After locating the line that contains "(147, 459) none" in the records below, write out exactly that line and each line after it through the one that contains "(461, 604) none", and nothing else.

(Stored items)

+++++

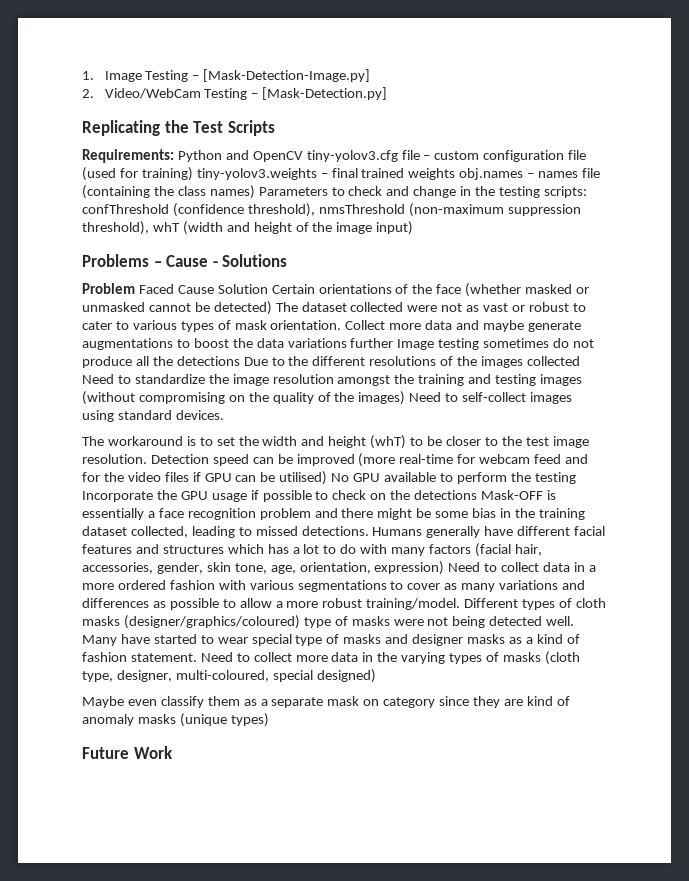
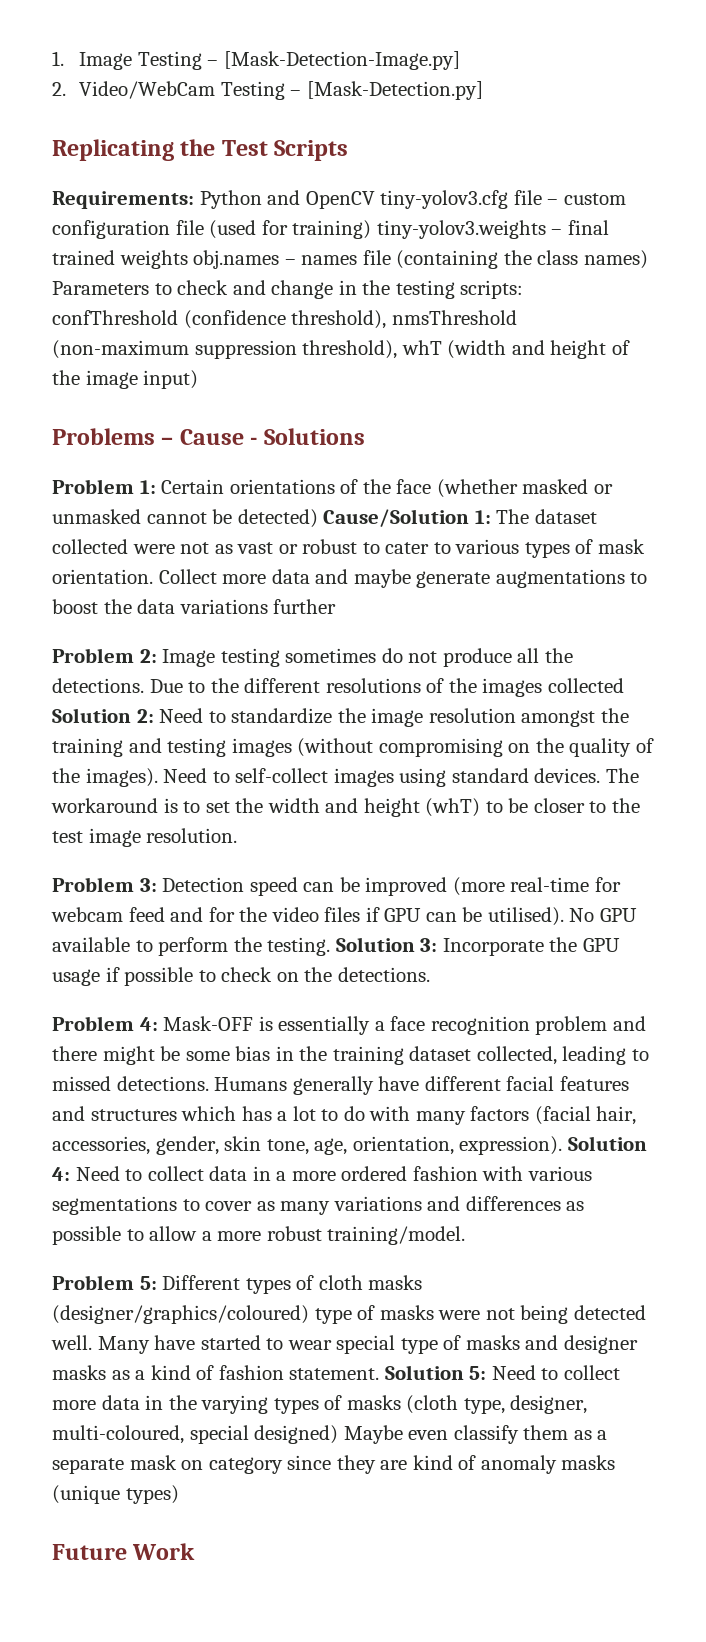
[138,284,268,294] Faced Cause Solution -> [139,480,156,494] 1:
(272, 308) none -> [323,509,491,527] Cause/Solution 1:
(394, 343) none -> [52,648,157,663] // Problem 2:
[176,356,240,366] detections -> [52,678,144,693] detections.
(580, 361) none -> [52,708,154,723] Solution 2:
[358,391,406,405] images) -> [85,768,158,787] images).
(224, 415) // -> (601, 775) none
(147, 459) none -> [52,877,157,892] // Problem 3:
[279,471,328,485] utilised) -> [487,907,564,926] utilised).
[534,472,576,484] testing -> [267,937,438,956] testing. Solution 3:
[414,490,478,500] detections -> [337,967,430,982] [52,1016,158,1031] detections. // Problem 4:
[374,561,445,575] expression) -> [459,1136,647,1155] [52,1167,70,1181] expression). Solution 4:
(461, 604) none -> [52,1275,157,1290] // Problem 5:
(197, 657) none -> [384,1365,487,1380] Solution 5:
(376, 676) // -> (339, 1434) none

+++++

→ RESULT FOR THIS TASK
(147, 459) none -> [52,877,157,892] // Problem 3:
[279,471,328,485] utilised) -> [487,907,564,926] utilised).
[534,472,576,484] testing -> [267,937,438,956] testing. Solution 3:
[414,490,478,500] detections -> [337,967,430,982] [52,1016,158,1031] detections. // Problem 4:
[374,561,445,575] expression) -> [459,1136,647,1155] [52,1167,70,1181] expression). Solution 4:
(461, 604) none -> [52,1275,157,1290] // Problem 5:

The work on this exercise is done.